The Shetland Pony Stud Book Society was established in 1890. Its purpose is to preserve the purity of Shetland ponies, and promote their breeding.
The Shetland Pony Stud Book Society was an important factor in maintaining the breed’s viability. The stud book accepted ponies no larger than 42 inches in height. This ensured that breeders weren’t tempted to produce large Welsh-like ponies. Shetlands will always be a special breed in the international equine market because they are small. Shetlands were the strongest and smallest ponies in the world, so they had little to no competition for the most difficult mine work.

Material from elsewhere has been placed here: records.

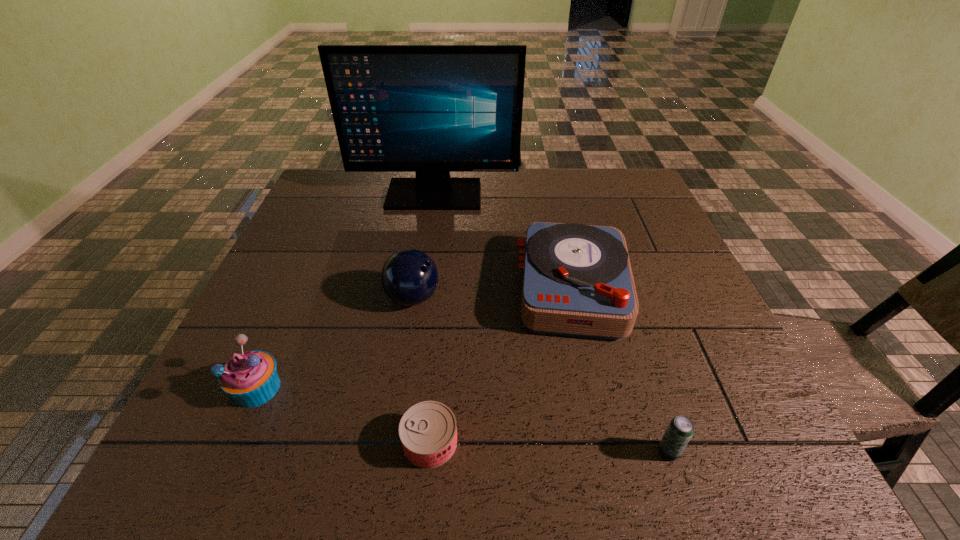
Locate an element on the screen. Image resolution: width=960 pixels, height=540 pixels. free point between the can and the muffin is located at coordinates (344, 415).

You are a GUI agent. You are given a task and a screenshot of the screen. Output one action in this format:
    pyautogui.click(x=<x>, y=<y>)
    Task: Click on the free space between the bowling ball and the shortest object
    This screenshot has width=960, height=540.
    Given the screenshot: What is the action you would take?
    pyautogui.click(x=421, y=370)

Identify the location of empty location between the shortest object and the tallest object. (432, 319).

Select which object appears as the closest to the can. Please provide its 2D coordinates. Your answer should be formatted as a tuple, i.e. [(x, y)], where the tuple contains the x and y coordinates of a point satisfying the conditions above.

[(577, 279)]

Identify the location of the closest object to the muffin. (409, 277).

At what (x,y) coordinates should I click in order to perform the action: click on free spot that satisfies the following two spatial constraints: 1. on the front side of the record player; 2. on the left side of the second shortest object. Please return your answer as a coordinate pair (x, y). Looking at the image, I should click on 611,451.

Locate an element on the screen. vacant space that satisfies the following two spatial constraints: 1. on the surface of the fifth tallest object near the finger holes; 2. on the left side of the bowling ball is located at coordinates (388, 451).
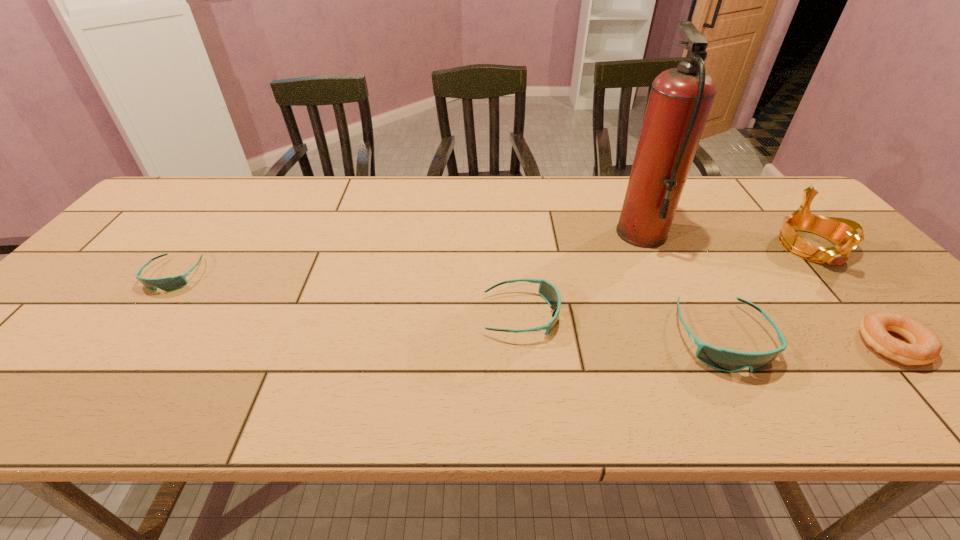
Find the location of `empty space between the leftmost object and the second tallest object`. empty space between the leftmost object and the second tallest object is located at coordinates (493, 261).

Identify the location of empty location between the tallest sunglasses and the second sunglasses from right to left. Image resolution: width=960 pixels, height=540 pixels. (622, 326).

Locate an element on the screen. The width and height of the screenshot is (960, 540). vacant area between the leftmost object and the second sunglasses from left to right is located at coordinates (348, 295).

At what (x,y) coordinates should I click in order to perform the action: click on free space that is in between the fourth tallest object and the rightmost sunglasses. Please return your answer as a coordinate pair (x, y). The height and width of the screenshot is (540, 960). Looking at the image, I should click on [622, 326].

Locate an element on the screen. The image size is (960, 540). free space between the bagel and the shortest sunglasses is located at coordinates (534, 310).

Locate an element on the screen. The image size is (960, 540). unoccupied area between the bagel and the tallest sunglasses is located at coordinates (807, 341).

Locate which object ranks third in proximity to the fifth object from right to left. Please provide its 2D coordinates. Your answer should be formatted as a tuple, i.e. [(x, y)], where the tuple contains the x and y coordinates of a point satisfying the conditions above.

[(846, 234)]

The height and width of the screenshot is (540, 960). I want to click on object that can be found as the second closest to the rightmost sunglasses, so click(x=925, y=346).

This screenshot has width=960, height=540. In order to click on sunglasses that can be found as the closest to the leftmost object in this screenshot , I will do `click(547, 290)`.

This screenshot has width=960, height=540. I want to click on sunglasses identified as the second closest to the third shortest object, so click(x=167, y=284).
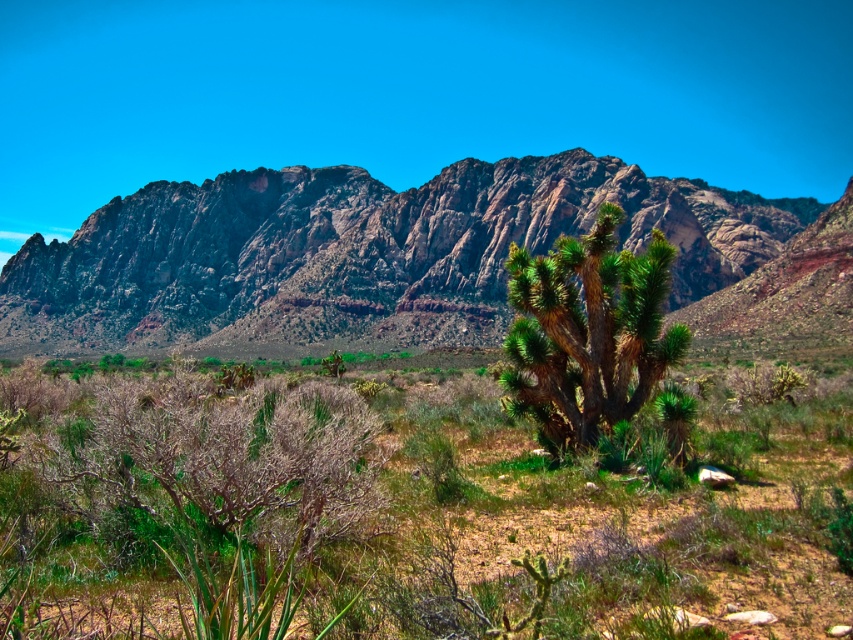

Despite all the efforts of Stud Book Society, shetland market continued to fluctuate despite their best efforts. Breeders felt the pressure to sell their best stock south after years of over-breeding, low prices and years of over-breeding. 1956 saw the introduction of the Shetland Islands Premium Stallion program. This was a major stabilizing factor. The Department of Agriculture has provided a registered stallion of high quality to seven Shetland Islands common grazing scattalds. These include five on Unst and one in Walls. One in the South Mainland is for areas with established studs. The scheme also prohibits scrub stallions from being kept on the hill. All breeders now know the sires of their foals and can rest assured that the foals they produce will be of marketable quality.
A similar scheme for foals was established in 1983 after a major crash in the market. It is called the Premium Filly and Colt Scheme and encourages breeders keep good foals for breeding. Although it doesn’t have the same impact on the breed as the stallion program, it can help breeders in their lean years.